After completing this session, the learner will understand: - The different aspects of creating a strategy - Lessons learned from not having a strong strategy - Tips on how to get started building a successful strategy
In August 2014, Deborah Blyth became the state’s new Chief Information Security Officer (CISO), bringing a diverse 25-year technology background including 14 years of information security experience. As the CISO, she serves as the point of contact for all information security initiatives in Colorado, informing the Secretary of Technology & Chief Information Officer and executive agency leadership on security risks and impacts of policy and management decisions on IT-related initiatives. Deborah is responsible for determining the strategic and tactical security direction for the State to meet established objectives. Before joining the state of Colorado, Deborah led the Information Technology Security and Compliance programs at TeleTech (5 years) and Travelport (3 years). Deborah is a Colorado native, and graduated Summa cum Laude with a Bachelor of Science degree from Regis University.

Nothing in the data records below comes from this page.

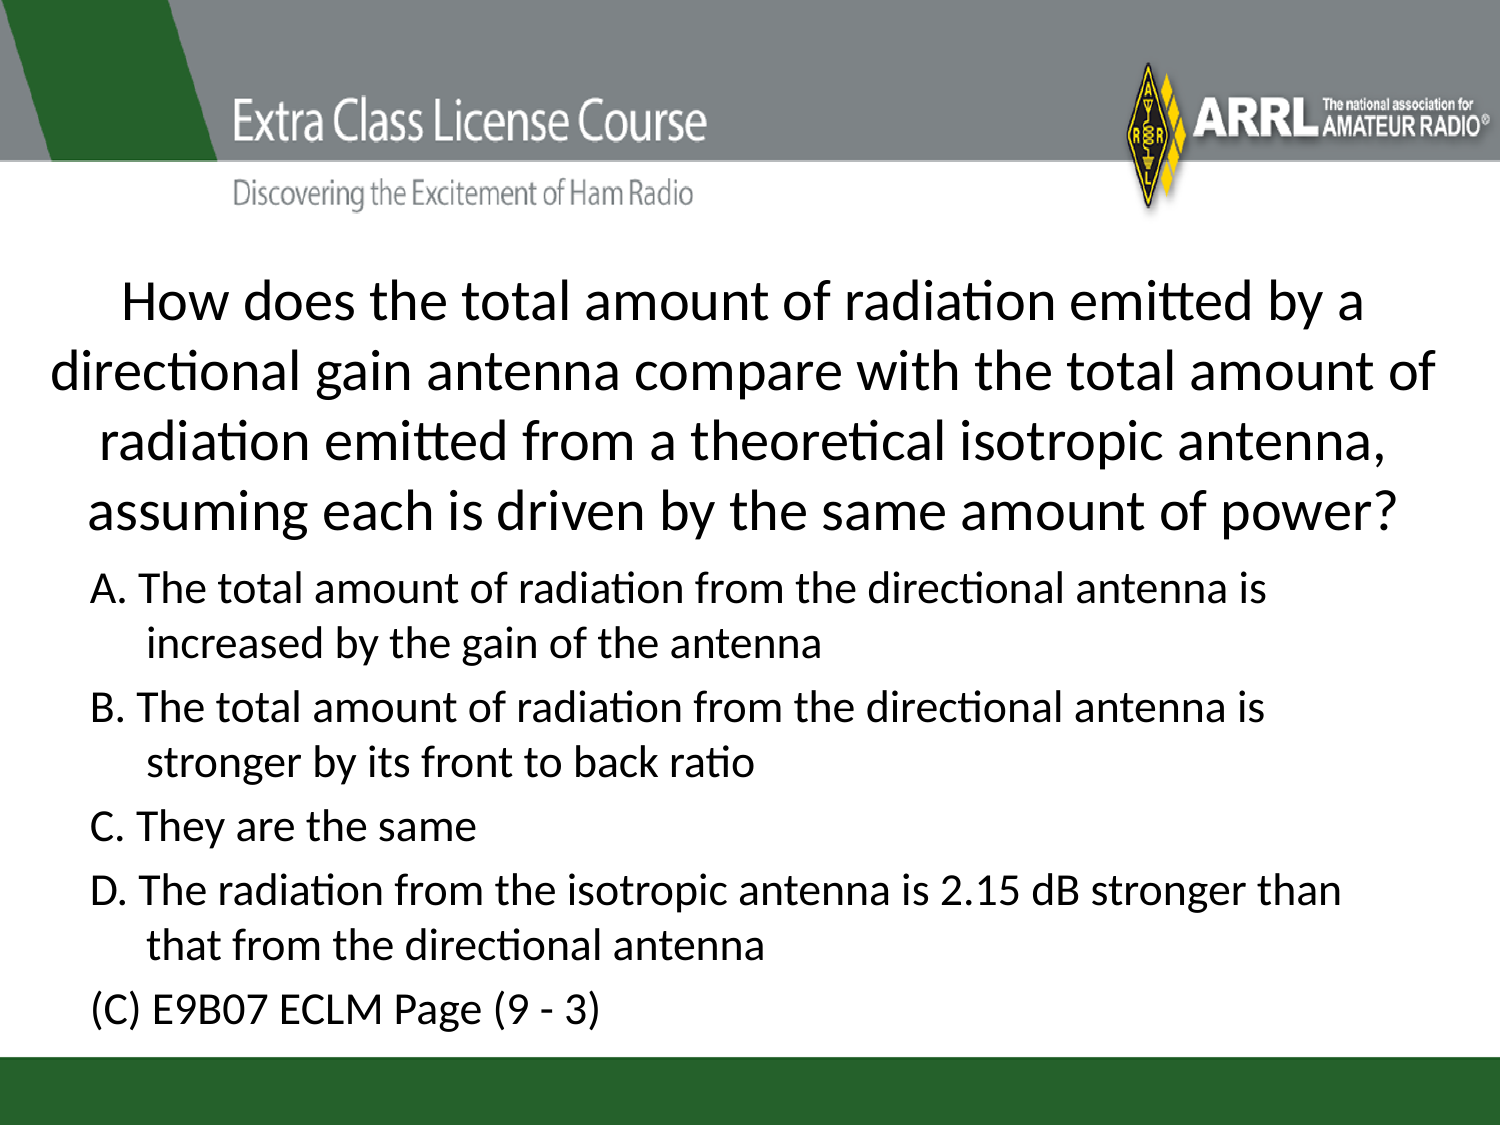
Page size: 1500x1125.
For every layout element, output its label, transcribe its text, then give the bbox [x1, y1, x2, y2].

picture [0, 0, 1500, 1125]
title How does the total amount of radiation emitted by a directional gain antenna compare with the total amount of radiation emitted from a theoretical isotropic antenna, assuming each is driven by the same amount of power? [24, 254, 1463, 435]
list A. The total amount of radiation from the directional antenna is increased by the gain of the antenna B. The total amount of radiation from the directional antenna is stronger by its front to back ratio C. They are the same D. The radiation from the isotropic antenna is 2.15 dB stronger than that from the directional antenna (C) E9B07 ECLM Page (9 - 3) [75, 549, 1425, 1050]
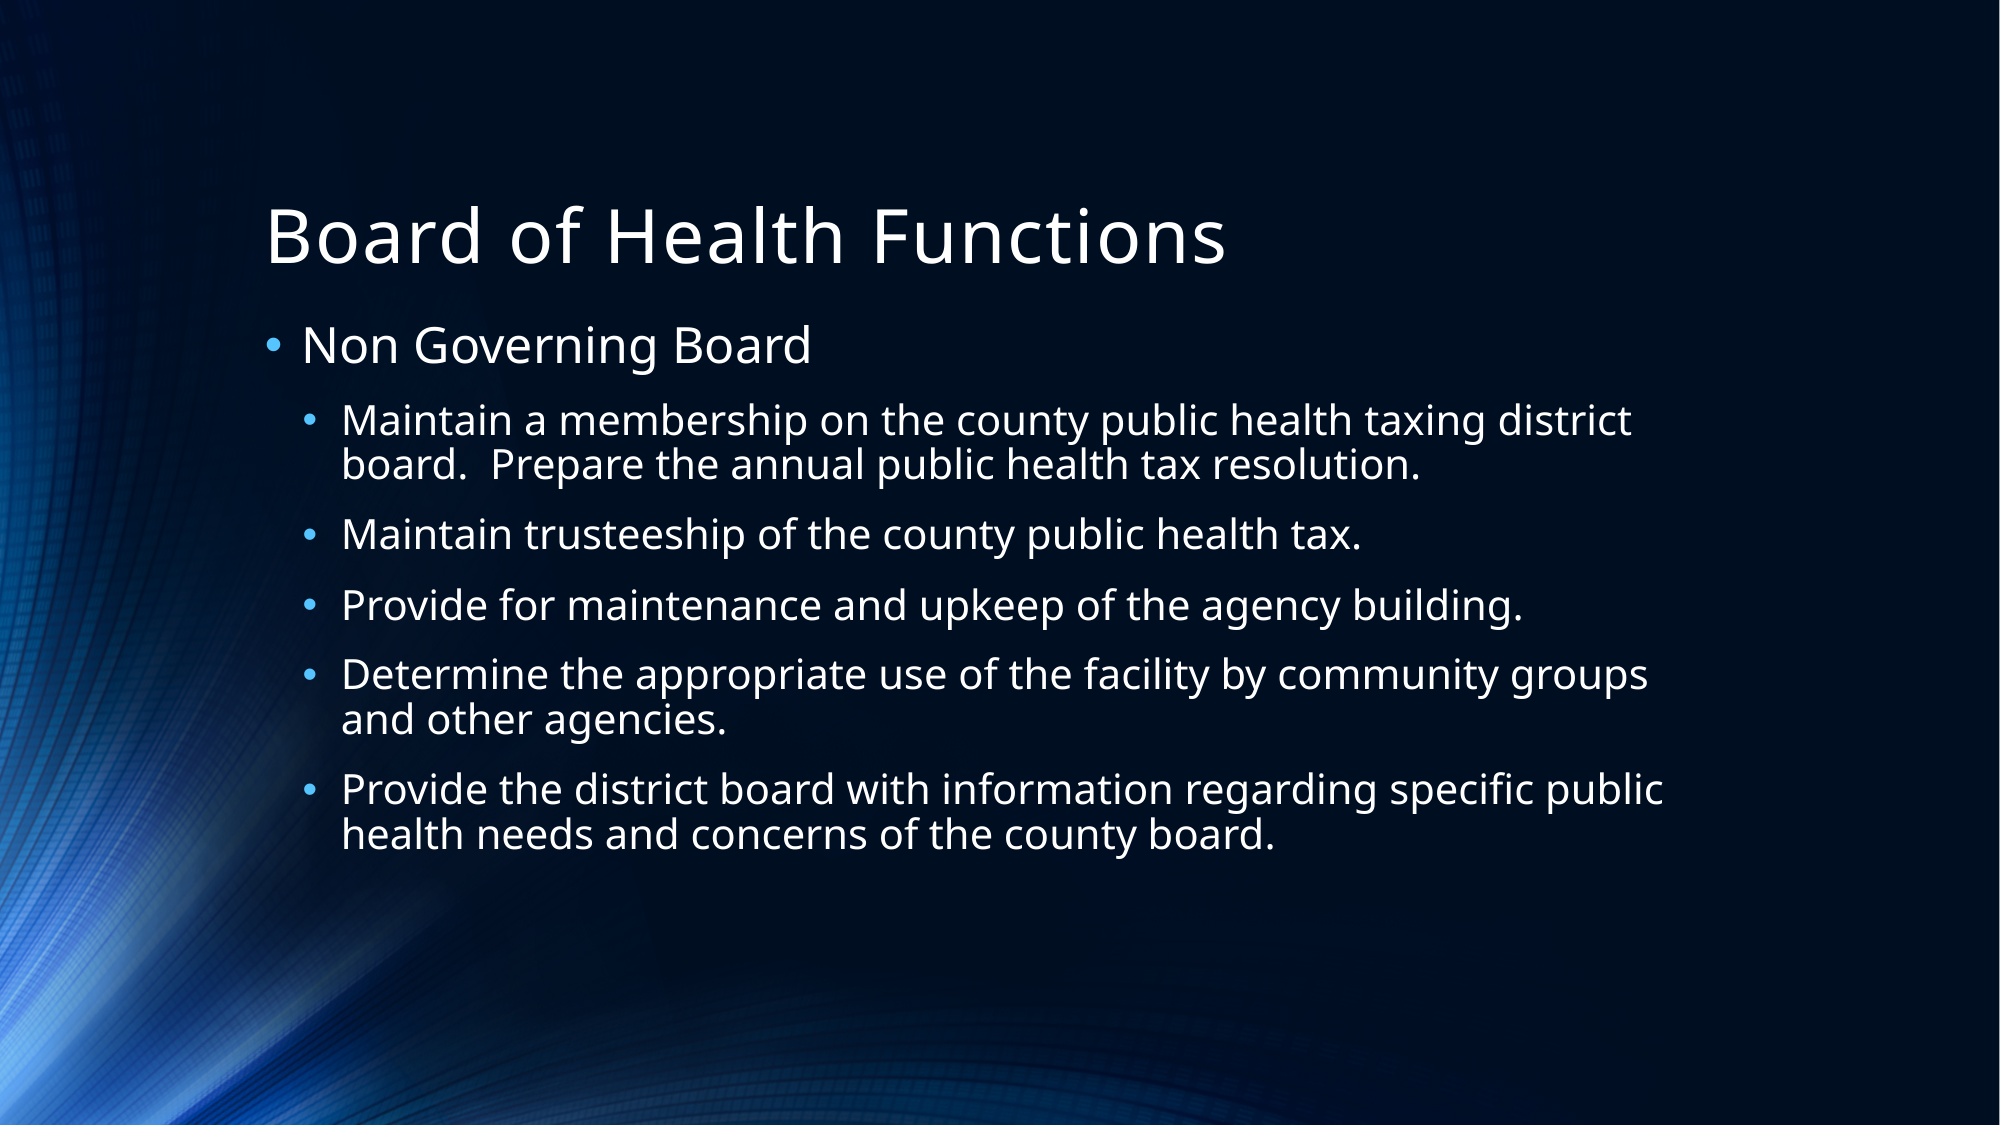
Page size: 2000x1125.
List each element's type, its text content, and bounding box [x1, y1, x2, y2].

list Non Governing Board Maintain a membership on the county public health taxing district board. Prepare the annual public health tax resolution. Maintain trusteeship of the county public health tax. Provide for maintenance and upkeep of the agency building. Determine the appropriate use of the facility by community groups and other agencies. Provide the district board with information regarding specific public health needs and concerns of the county board. [249, 312, 1749, 988]
title Board of Health Functions [249, 62, 1750, 288]
picture [0, 0, 2000, 1125]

Kyriakos "Rock" Lambros is the CEO and Founder of RockCyber, LLC, a Cybersecurity consulting firm. Before RockCyber, his cybersecurity experience spanned industries with differing security and privacy requirements including energy, eCommerce, government, banking, and manufacturing. Most recently, Rock led the cybersecurity program for a large midstream oil and gas company.

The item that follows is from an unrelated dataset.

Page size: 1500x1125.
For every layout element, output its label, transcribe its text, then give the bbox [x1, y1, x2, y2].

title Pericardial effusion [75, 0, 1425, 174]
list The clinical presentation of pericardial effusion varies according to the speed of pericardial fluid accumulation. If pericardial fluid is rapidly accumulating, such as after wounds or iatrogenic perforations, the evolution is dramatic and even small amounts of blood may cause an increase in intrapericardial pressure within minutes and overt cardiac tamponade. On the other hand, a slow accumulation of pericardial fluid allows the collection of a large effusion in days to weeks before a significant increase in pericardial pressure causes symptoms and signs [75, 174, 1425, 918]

Merlin Namuth is a former Chief Information Security Officer. Namuth has over 23 years of IT experience with the last 20 years focused in security. His experience in security includes building and running numerous security programs, program management, managing incident response teams, computer forensics, compliance, architecture, and engineering complex security solutions. Namuth serves on the cyber risk advisory board at Pepperdine University where he also guest lectures. Merlin currently serves on the Board of Directors at iEmpathize, a nonprofit organization focused on educating people about human trafficking. He has presented at several conferences, including RSA both domestically and internationally, as well as RMISC, OWASP, and ISSA. He holds the PMP, CISSP, GCFA and GCIH certifications.
Matthew Sharp leads the cybersecurity function for Logicworks, a company specializing in public cloud operations. Previously, he ran the global security program for Crocs, and provided consulting services with Coalfire and Optiv. In addition to his role at Logicworks he serves as a Technical Advisory Board Member, Cloud Advisory Board Member and NY Metro CSA Board Volunteer.